Negotiators in the decade-old water dispute involving Alabama, Georgia and Florida have agreed to yet another deadline extension for ending their talks, marking the third such extension since December and the sixth extension since negotiations began in February 1998.

June 15 is the new target date for devising a water-sharing formula that will satisfy the states' competing interests in two large river basins.

Any final agreement likely will affect crop irrigation in the three states. If negotiations collapse, state officials expect that a court will be asked to decide how the water is divided.

Georgia's top negotiator, Bob Kerr, says that the states agreed to extend the deadline because of improving prospects that some issues are near resolution. Since December, Florida State University President Sandy D'Alemberte has mediated the negotiations, bringing the parties closer together, says Kerr.

“I believe in the final analysis, everyone is going to be happy, or at least equally sad,” says Kerr.

Alabama and Florida have argued that Georgia takes too much water from two river basins — the Apalachicola-Chattahoochee-Flint (ACF) and the Alabama-Coosa-Tallapoosa (ACT) — that flow into the neighboring states.

Georgia and Alabama already have agreed to a tentative settlement for sharing the waters of the ACT basin, but that could be undone if negotiations over the other basin fail to reach a successful conclusion.

“Our situation is that we haven been in substantial agreement with Georgia over both of these river basins since the middle of December,” says Jim Campbell, Alabama's chief negotiator. “The biggest problem was resolving the differences between Florida and Georgia over the Chattahoochee River basin.”

Ted Hosp, legal counsel for Alabama Gov. Don Siegelman, says he is satisfied with the agreement with Georgia. “We're going to make sure Alabama's interests are protected. At this point, the draft that we have seen protects Alabama's interests,” says Hosp.

Meanwhile, representatives from both environmental and farm groups already are criticizing the water agreements. “The credibility of this process is approaching zero,” says Matt Kales of the Tri-State Conservation Coalition and the Upper Chattahoochee Riverkeepers. “When the product finally emerges, a lot of folks, and not just tree huggers like ourselves, are going to have a problem with it.”

The tentative agreement reached between Alabama and Georgia over the ACT river basin will have an impact on farmers' access to water resources, according to a representative of the Alabama Farmers Federation.

The agreement would require Alabama to establish a water permitting policy for farmers and other small businesses, says Paul Pinyan, director of agricultural legislation for the Federation. Georgia already has such a policy.

“The agreement lays out the framework for water resource management between the two states by creating an ACT Committee with oversight and monitoring responsibilities,” says Pinyan. “That means Alabama will have to develop regulations that dictate how much water an individual can withdraw from the basin, and establish reporting procedures for water use.”

A Water Quantity Issues Workgroup was formed to study the provisions of the agreement and develop recommendations for permitting and monitoring.
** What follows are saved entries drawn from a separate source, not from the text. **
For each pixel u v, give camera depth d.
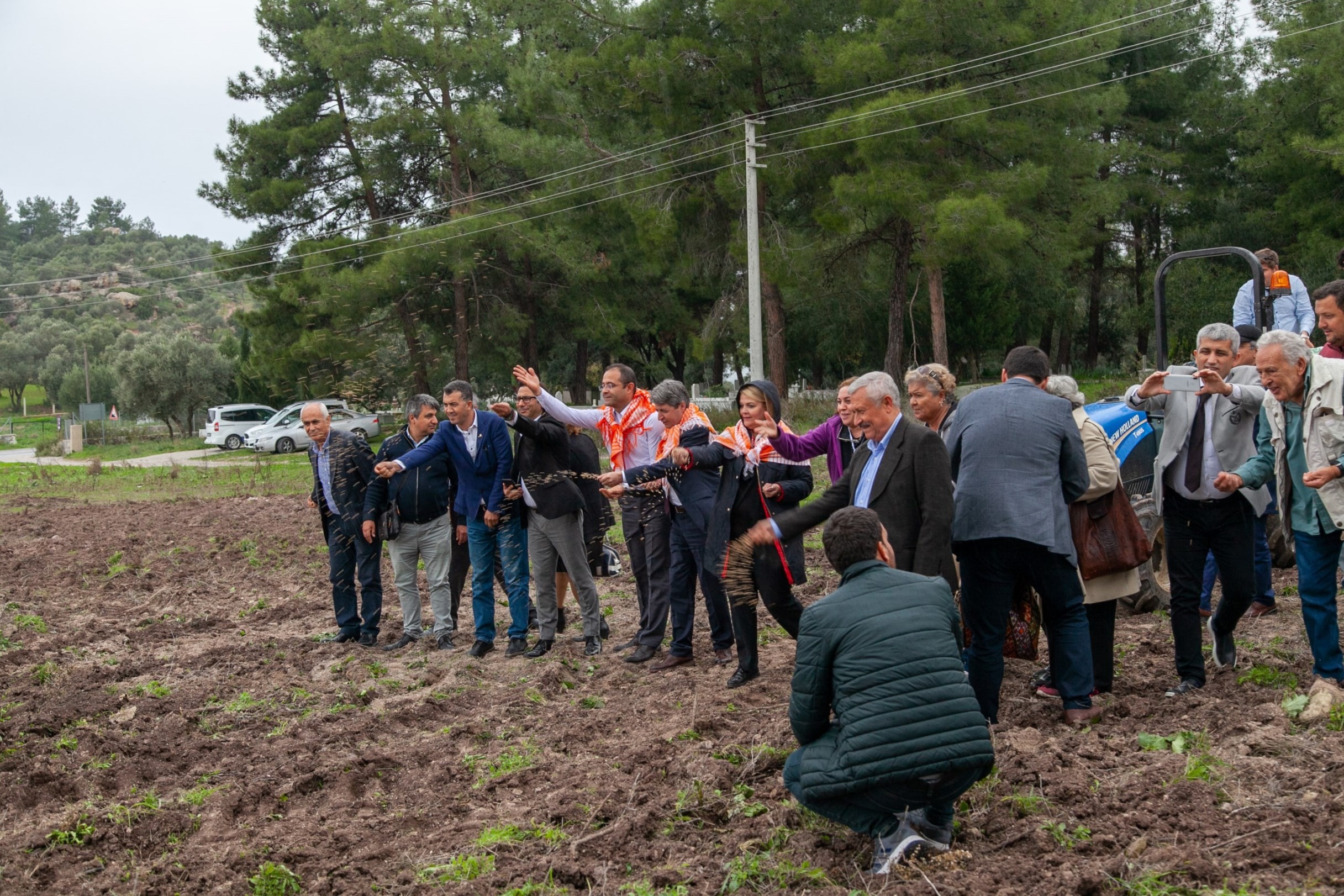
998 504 5.00
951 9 22.42
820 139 22.77
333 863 4.56
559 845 4.49
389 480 8.08
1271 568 7.15
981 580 5.13
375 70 32.91
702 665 7.15
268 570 11.86
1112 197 26.38
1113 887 3.70
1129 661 6.39
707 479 6.85
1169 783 4.39
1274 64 29.50
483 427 7.61
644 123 27.98
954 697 3.81
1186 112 34.53
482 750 5.84
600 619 7.75
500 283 34.59
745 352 33.56
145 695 7.08
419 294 33.34
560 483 7.42
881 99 22.09
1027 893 3.71
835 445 6.58
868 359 35.69
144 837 4.89
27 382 111.25
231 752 6.01
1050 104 23.70
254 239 35.47
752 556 5.99
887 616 3.90
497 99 33.59
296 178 34.41
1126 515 5.62
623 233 30.75
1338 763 4.37
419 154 34.56
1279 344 5.13
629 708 6.34
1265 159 29.12
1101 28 23.94
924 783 3.81
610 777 5.14
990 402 5.22
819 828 4.38
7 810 5.32
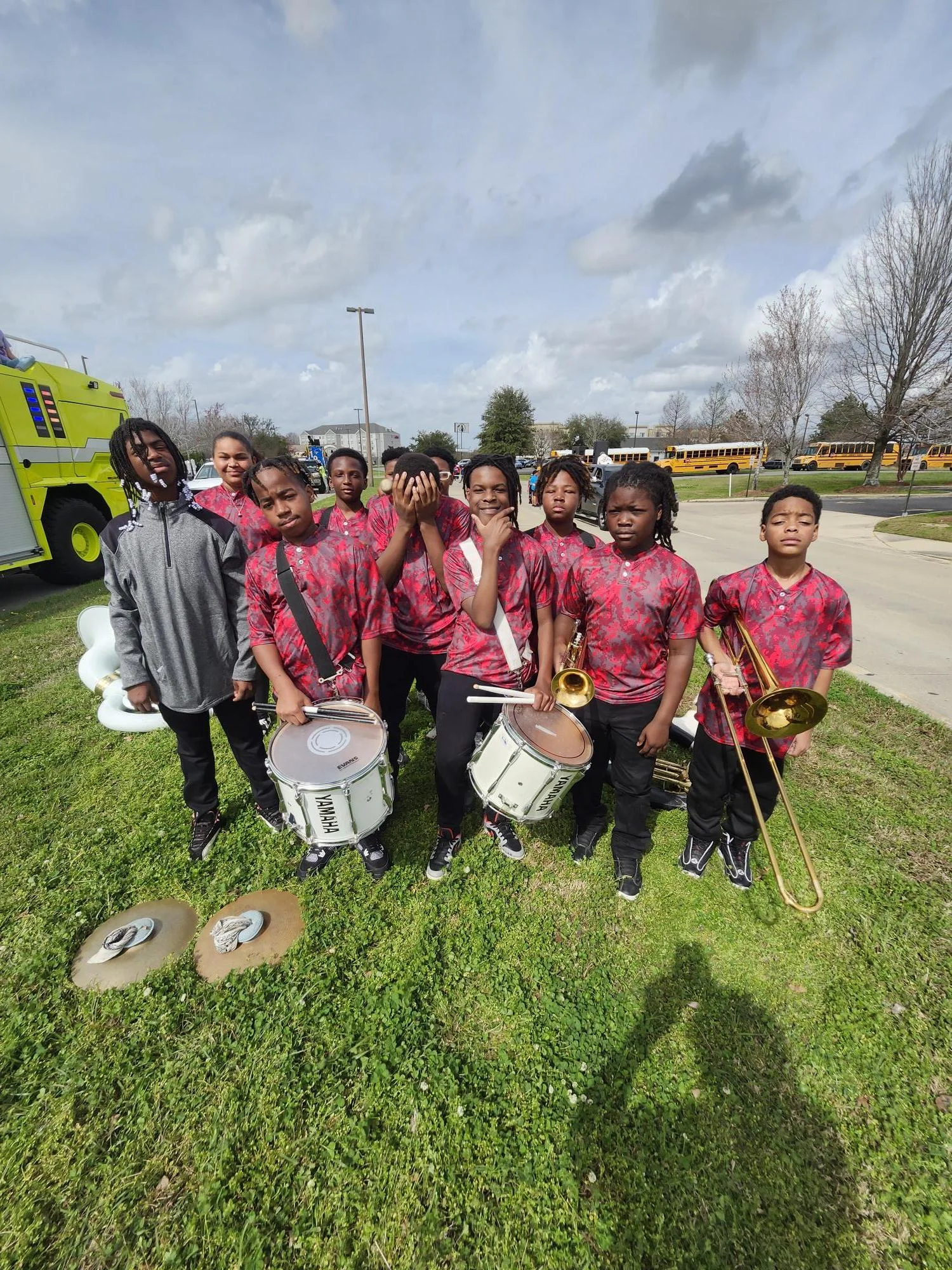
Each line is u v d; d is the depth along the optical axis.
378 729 2.22
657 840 2.91
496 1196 1.55
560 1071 1.84
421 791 3.28
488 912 2.44
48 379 8.41
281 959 2.25
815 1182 1.58
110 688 3.90
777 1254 1.45
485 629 2.24
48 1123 1.72
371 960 2.23
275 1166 1.62
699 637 2.39
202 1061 1.87
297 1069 1.85
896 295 19.33
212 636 2.42
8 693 4.83
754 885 2.57
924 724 3.88
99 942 2.36
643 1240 1.47
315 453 25.42
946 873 2.60
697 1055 1.89
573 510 3.17
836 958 2.21
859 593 7.38
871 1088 1.79
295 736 2.21
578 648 2.51
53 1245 1.47
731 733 2.13
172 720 2.51
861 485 23.92
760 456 24.80
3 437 7.59
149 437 2.14
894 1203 1.53
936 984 2.09
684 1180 1.59
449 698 2.40
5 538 7.61
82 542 9.07
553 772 2.01
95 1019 2.03
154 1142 1.68
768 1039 1.93
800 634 2.21
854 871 2.61
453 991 2.10
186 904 2.54
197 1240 1.47
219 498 3.68
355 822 2.08
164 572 2.27
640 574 2.16
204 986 2.13
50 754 3.83
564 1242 1.47
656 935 2.34
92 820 3.13
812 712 1.91
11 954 2.30
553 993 2.09
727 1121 1.71
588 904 2.49
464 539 2.30
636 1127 1.70
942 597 7.18
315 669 2.37
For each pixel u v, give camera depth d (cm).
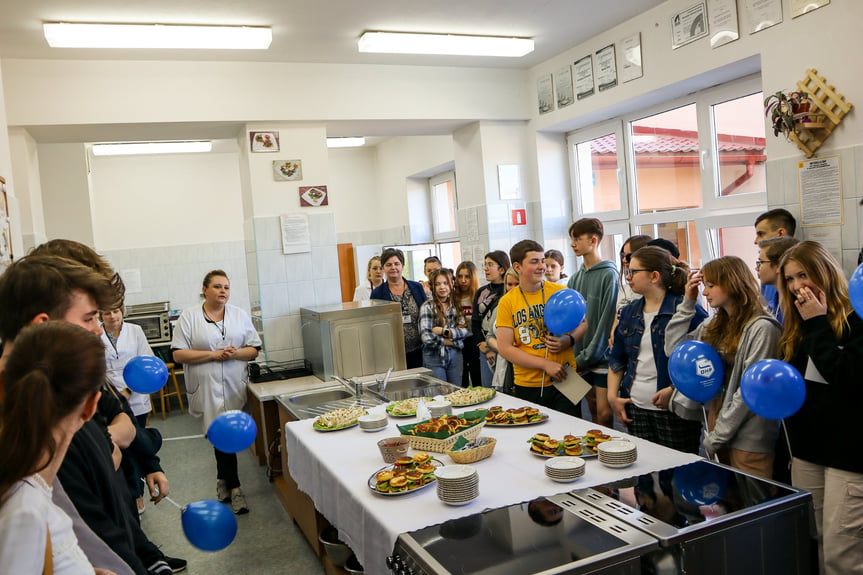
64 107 405
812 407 201
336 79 469
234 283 798
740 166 411
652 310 262
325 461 227
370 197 870
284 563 296
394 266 457
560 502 165
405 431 232
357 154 864
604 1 393
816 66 319
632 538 141
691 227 452
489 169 525
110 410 168
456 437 221
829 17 311
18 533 82
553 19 418
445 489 174
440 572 132
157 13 351
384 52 436
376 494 187
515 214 534
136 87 420
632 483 174
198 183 783
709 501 157
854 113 304
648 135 475
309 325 439
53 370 89
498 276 405
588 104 476
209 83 436
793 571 154
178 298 776
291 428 282
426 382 383
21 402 86
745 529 148
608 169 516
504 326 301
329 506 220
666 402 247
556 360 295
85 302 124
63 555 91
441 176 756
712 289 228
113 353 361
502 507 166
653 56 416
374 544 171
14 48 381
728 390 224
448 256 777
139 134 457
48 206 609
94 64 411
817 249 202
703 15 379
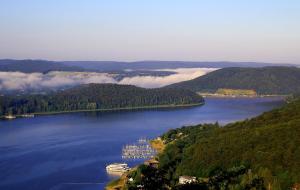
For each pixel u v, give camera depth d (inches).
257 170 6712.6
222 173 6643.7
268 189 5954.7
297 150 7126.0
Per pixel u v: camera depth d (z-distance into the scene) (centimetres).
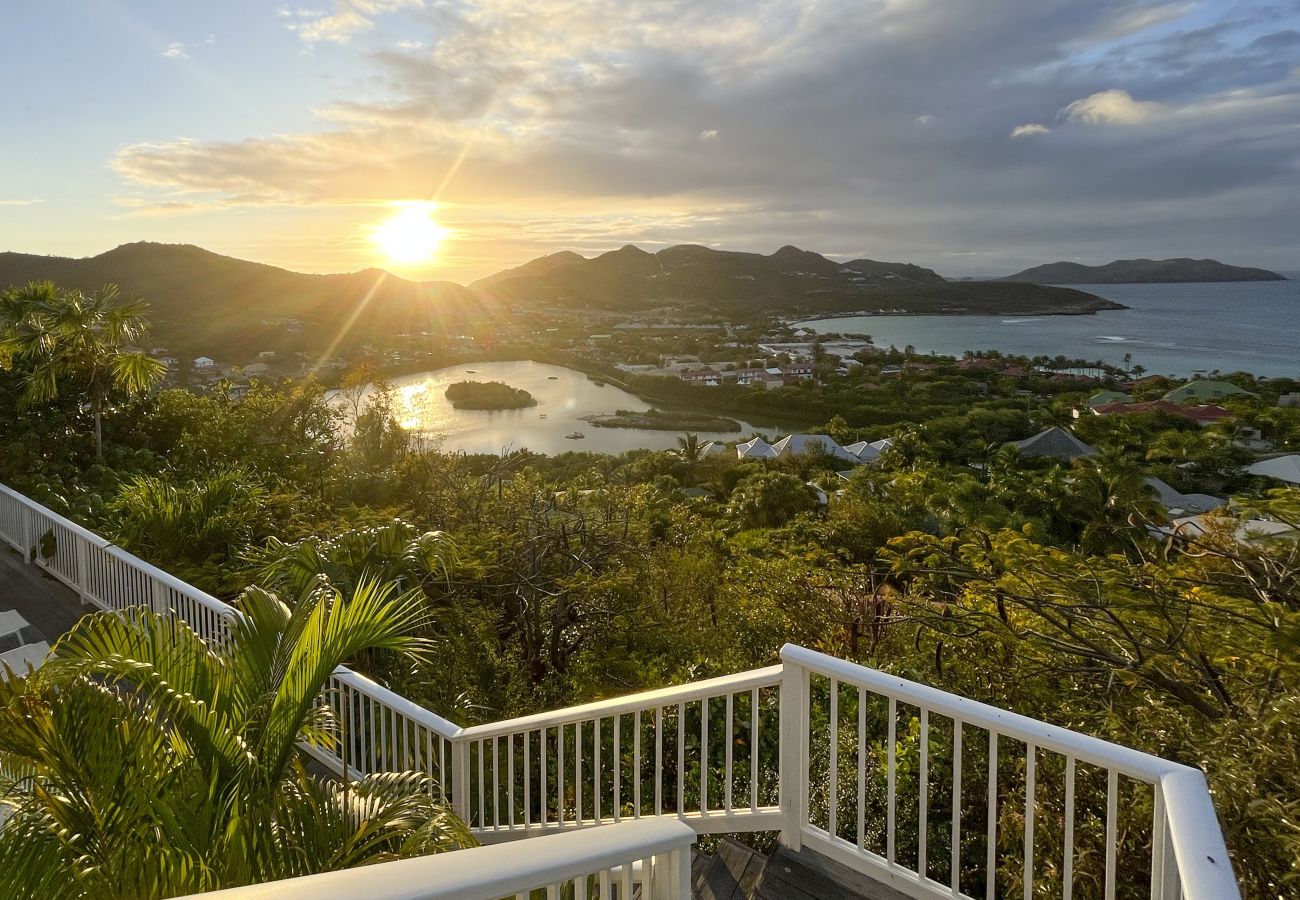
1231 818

Pinyan says the Federation is helping to identify stakeholders who will meet with the workgroup to insure that farmers' needs are adequately addressed.

“We're encouraging the workgroup to consider all possible solutions to the competing demands for water before saddling farmers with costly regulations,” adds Pinyan. “While we agree that a long-term plan is needed to manage water use, we're concerned that additional reporting requirements could interfere with farmers being able to irrigate their crops and water their livestock.”

Because urban residents outnumber those in rural areas, Pinyan says city dwellers likely will get water before farmers do if another drought forces the state to restrict use. As recently as last summer, greenhouse and nursery operations near Birmingham lost thousands of dollars when they were forced to stop watering their plants because of a water shortage.

The 30-year ACT agreement, which must be approved by federal agencies and the governors of both states, would reduce water flow in the three-river system during wet seasons and increase flow during drier times. It also would require the ACT Committee to develop a drought plan for the basin within two years. It is unclear whether the new regulations for permitting and monitoring would require legislative action.